● **PASSAGE PROVIDED**:
Q3 (July-August-September) 2016 

 

  • The former chief economist of the International Monetary Fund warned that a slowdown in China is the greatest threat to the global economy, claiming that a "hard landing" for one of the main engines of global growth could not be ruled out.
  • However, China’s industrial profits jumped the most in three years. They rose 19.5% from a year ago to 534.8 billion yuan ($80.2 billion), according to the National Bureau of Statistics. The data suggests further stabilisation in manufacturing and a greater ability of companies to pay off debts.
  • Indeed, China’s economy grew by 6.7% in the second quarter, the same as in the previous three months and a healthier pace than many had expected given the country’s stock market crash and depreciation of the yuan. Investment in infrastructure has surged and personal consumption has been strong.

● **BRIEF 1**:
Return each line of the listing that contains the string "locality". Case counts.
The passage on China's economy and the listing come from unrelated sources.

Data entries

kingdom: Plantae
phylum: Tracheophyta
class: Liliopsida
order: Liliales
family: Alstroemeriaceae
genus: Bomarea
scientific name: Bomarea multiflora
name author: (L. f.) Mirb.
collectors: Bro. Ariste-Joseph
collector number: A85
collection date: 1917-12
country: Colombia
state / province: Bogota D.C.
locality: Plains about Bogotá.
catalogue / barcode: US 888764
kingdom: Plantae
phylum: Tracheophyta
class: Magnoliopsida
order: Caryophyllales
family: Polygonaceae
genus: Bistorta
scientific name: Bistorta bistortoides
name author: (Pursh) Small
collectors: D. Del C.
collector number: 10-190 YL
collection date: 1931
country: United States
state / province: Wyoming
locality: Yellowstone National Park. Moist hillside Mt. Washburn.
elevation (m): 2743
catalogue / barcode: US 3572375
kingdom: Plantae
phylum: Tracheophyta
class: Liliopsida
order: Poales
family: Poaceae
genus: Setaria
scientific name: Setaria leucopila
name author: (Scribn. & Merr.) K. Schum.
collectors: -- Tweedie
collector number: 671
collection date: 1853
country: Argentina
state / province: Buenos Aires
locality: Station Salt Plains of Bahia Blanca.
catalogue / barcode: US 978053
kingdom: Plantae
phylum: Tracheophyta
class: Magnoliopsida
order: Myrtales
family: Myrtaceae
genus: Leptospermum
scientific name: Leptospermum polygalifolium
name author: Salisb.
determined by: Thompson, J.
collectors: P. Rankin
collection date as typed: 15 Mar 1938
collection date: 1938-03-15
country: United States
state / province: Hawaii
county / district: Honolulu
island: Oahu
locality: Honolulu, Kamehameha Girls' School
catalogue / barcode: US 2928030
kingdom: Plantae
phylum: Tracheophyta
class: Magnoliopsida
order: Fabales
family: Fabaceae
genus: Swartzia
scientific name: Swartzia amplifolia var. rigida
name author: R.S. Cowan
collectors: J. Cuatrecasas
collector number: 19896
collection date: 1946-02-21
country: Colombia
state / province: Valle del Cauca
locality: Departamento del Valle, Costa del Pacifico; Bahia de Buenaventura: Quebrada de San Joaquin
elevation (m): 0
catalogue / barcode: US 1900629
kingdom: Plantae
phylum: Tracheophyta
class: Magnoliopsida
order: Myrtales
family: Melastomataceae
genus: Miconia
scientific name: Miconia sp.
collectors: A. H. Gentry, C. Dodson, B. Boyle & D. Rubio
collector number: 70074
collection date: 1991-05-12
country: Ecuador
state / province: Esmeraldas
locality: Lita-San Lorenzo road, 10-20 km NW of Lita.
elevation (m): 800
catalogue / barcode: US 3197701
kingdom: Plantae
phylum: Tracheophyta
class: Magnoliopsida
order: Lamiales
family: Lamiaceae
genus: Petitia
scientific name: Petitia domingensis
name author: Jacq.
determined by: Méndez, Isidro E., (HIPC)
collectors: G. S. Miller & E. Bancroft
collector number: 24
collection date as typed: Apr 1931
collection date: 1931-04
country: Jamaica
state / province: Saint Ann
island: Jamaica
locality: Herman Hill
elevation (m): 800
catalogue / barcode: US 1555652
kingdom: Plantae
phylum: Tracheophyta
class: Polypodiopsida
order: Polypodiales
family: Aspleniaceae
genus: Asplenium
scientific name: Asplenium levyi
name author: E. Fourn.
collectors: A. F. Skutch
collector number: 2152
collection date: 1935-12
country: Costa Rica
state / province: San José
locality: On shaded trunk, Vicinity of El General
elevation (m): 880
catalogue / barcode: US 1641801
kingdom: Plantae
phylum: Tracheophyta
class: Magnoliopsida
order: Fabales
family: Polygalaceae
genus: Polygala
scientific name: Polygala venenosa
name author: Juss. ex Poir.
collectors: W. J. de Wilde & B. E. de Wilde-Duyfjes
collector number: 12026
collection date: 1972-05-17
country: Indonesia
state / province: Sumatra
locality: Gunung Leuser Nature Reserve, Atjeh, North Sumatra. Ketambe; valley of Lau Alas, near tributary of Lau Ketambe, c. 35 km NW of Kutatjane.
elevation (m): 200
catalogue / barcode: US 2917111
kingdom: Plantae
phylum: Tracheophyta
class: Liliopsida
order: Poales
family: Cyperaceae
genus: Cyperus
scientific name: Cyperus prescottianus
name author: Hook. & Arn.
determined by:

● **BRIEF 2**:
Answer these from the passage on China's economy:
(a) By what percentage did China's industrial profits rise from a year earlier?
(b) At what rate did China's economy grow in the second quarter?
(c) What did the former chief economist of the International Monetary Fund call the greatest threat to the global economy?

● **WRITTEN ANSWER 1**:
locality: Plains about Bogotá.
locality: Yellowstone National Park. Moist hillside Mt. Washburn.
locality: Station Salt Plains of Bahia Blanca.
locality: Honolulu, Kamehameha Girls' School
locality: Departamento del Valle, Costa del Pacifico; Bahia de Buenaventura: Quebrada de San Joaquin
locality: Lita-San Lorenzo road, 10-20 km NW of Lita.
locality: Herman Hill
locality: On shaded trunk, Vicinity of El General
locality: Gunung Leuser Nature Reserve, Atjeh, North Sumatra. Ketambe; valley of Lau Alas, near tributary of Lau Ketambe, c. 35 km NW of Kutatjane.

● **WRITTEN ANSWER 2**:
(a) 19.5%
(b) 6.7%
(c) A slowdown in China